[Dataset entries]
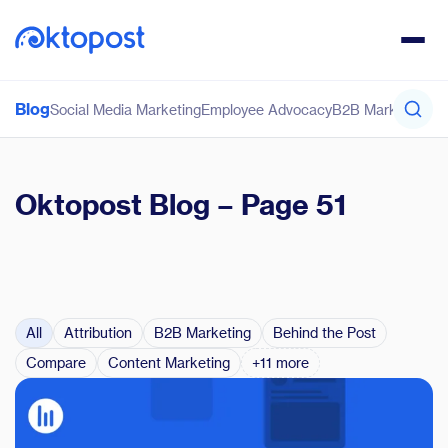
Blog
Social Media Marketing
Employee Advocacy
B2B Marketing
Co
Oktopost Blog
– Page 51
All
Attribution
B2B Marketing
Behind the Post
Compare
Content Marketing
+11 more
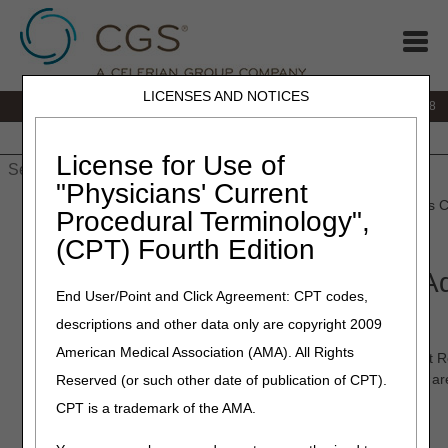
LICENSES AND NOTICES
IVR:
866.290.4036
Customer Support & myCGS Help:
866.276.9558
Home
JB DME
JC DME
J15 Part A
J15 Part B
J15
HHH
People with Medicare
License for Use of
"Physicians' Current
Home
»
J15 Part B
»
Forms
»
job_aids
» Reopenings Reprocess C
Procedural Terminology",
913)
(CPT) Fourth Edition
Reopenings Reprocess Claim A
End User/Point and Click Agreement: CPT codes,
Request Form (REP 913)
descriptions and other data only are copyright 2009
American Medical Association (AMA). All Rights
Form REP 913
(Reopenings Reprocess Claim Adjustment Req
submit a request to reprocess a claim that denied when there a
Reserved (or such other date of publication of CPT).
make to the actual claim. Examples include:
CPT is a trademark of the AMA.
NON-MSP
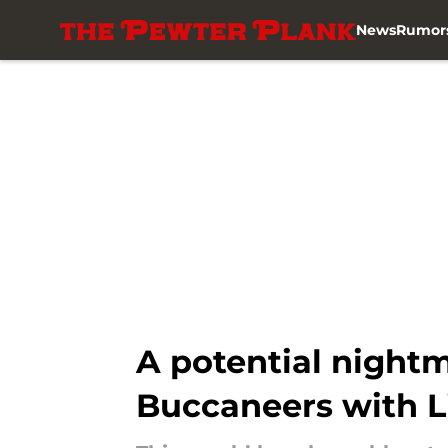
News
Rumor
Skip to main content
A potential nightm
Buccaneers with 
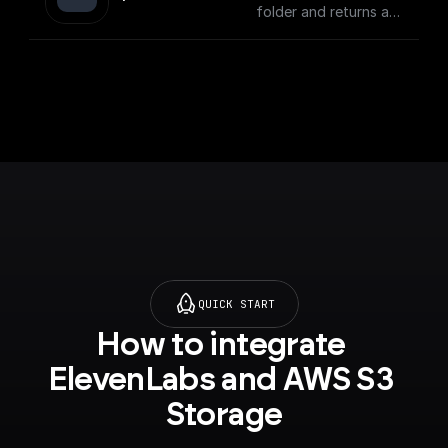
folder and returns a
download url.
QUICK START
How to integrate 
ElevenLabs and AWS S3 
Storage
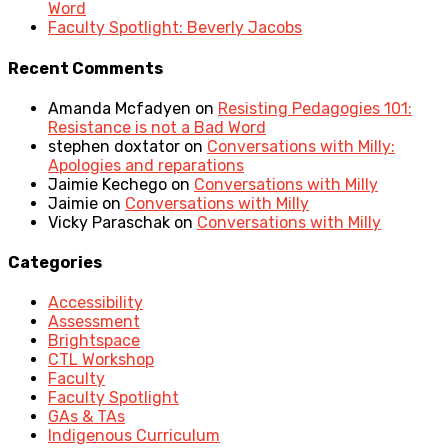
Word
Faculty Spotlight: Beverly Jacobs
Recent Comments
Amanda Mcfadyen
on
Resisting Pedagogies 101:
Resistance is not a Bad Word
stephen doxtator
on
Conversations with Milly:
Apologies and reparations
Jaimie Kechego
on
Conversations with Milly
Jaimie
on
Conversations with Milly
Vicky Paraschak
on
Conversations with Milly
Categories
Accessibility
Assessment
Brightspace
CTL Workshop
Faculty
Faculty Spotlight
GAs & TAs
Indigenous Curriculum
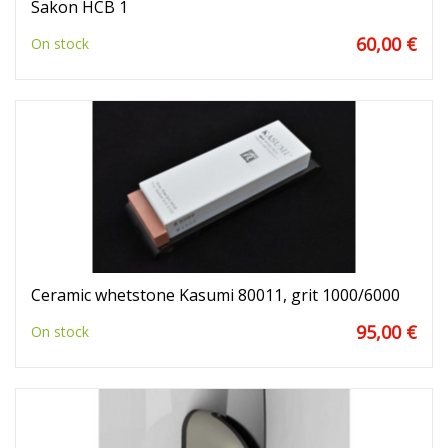
Sakon HCB 1
60,00 €
On stock
Ceramic whetstone Kasumi 80011, grit 1000/6000
95,00 €
On stock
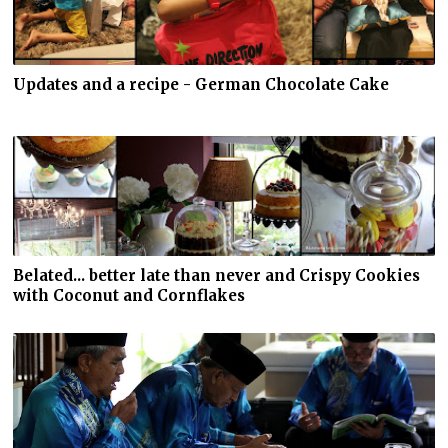
Updates and a recipe - German Chocolate Cake
Belated... better late than never and Crispy Cookies
with Coconut and Cornflakes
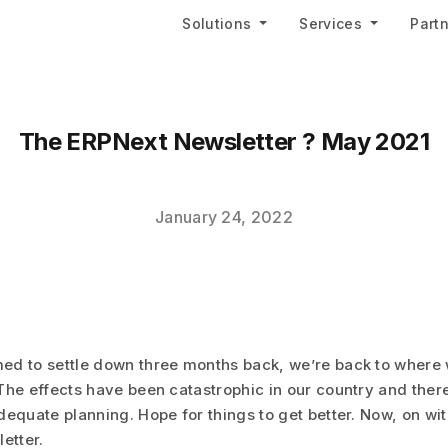
Solutions
Services
Part
The ERPNext Newsletter ? May 2021
January 24, 2022
ed to settle down three months back, we’re back to where
The effects have been catastrophic in our country and there
dequate planning. Hope for things to get better. Now, on w
etter.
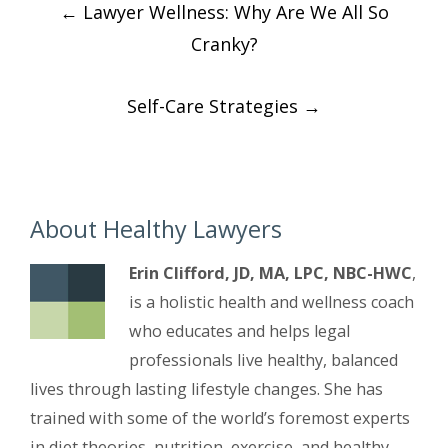
←
Lawyer Wellness: Why Are We All So
navigation
Cranky?
Self-Care Strategies
→
About Healthy Lawyers
Erin Clifford, JD, MA, LPC, NBC-HWC
,
is a holistic health and wellness coach
who educates and helps legal
professionals live healthy, balanced
lives through lasting lifestyle changes. She has
trained with some of the world’s foremost experts
in diet theories, nutrition, exercise, and healthy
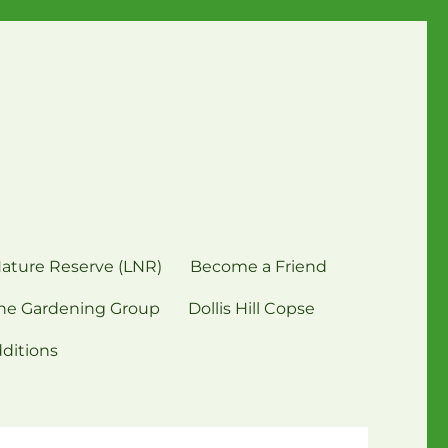
Nature Reserve (LNR)
Become a Friend
ne Gardening Group
Dollis Hill Copse
dditions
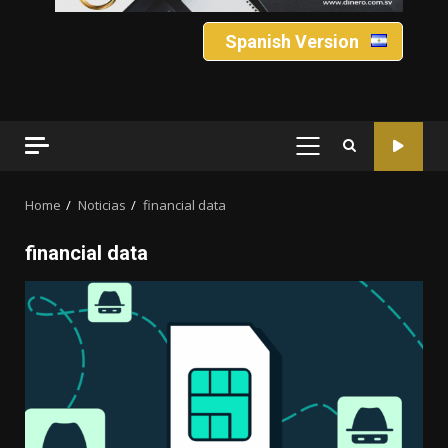
Spanish Version
PRIMARY
MENU
Home
Noticias
financial data
financial data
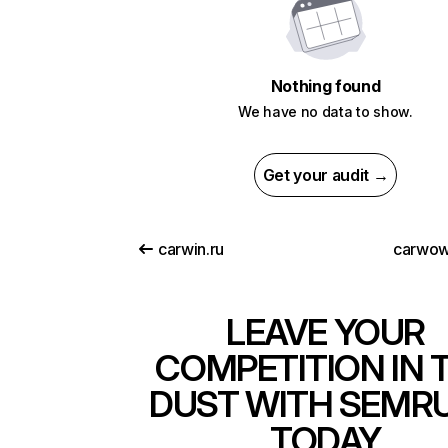
Nothing found
We have no data to show.
Get your audit →
carwin.ru
carwow
LEAVE YOUR
COMPETITION IN 
DUST WITH SEMR
TODAY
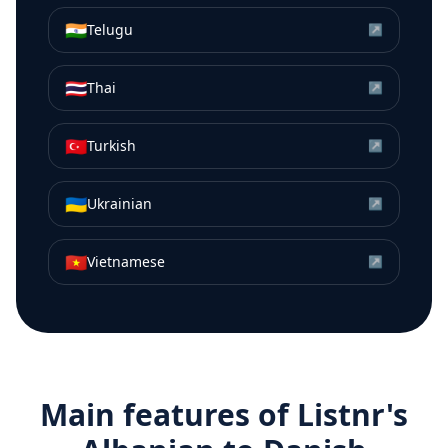
🇮🇳
Telugu
↗
🇹🇭
Thai
↗
🇹🇷
Turkish
↗
🇺🇦
Ukrainian
↗
🇻🇳
Vietnamese
↗
Main features of Listnr's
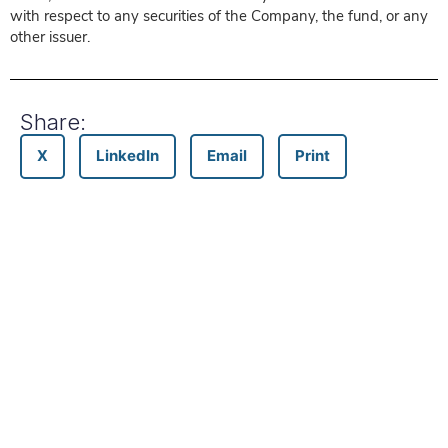
with respect to any securities of the Company, the fund, or any
other issuer.
Share:
X
LinkedIn
Email
Print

- [BRIEF] Copy out every line from the data above that has "have" in it.

- [RESPONSE TO THE EXERCISE]
The effects have been catastrophic in our country and there
We have no data to show.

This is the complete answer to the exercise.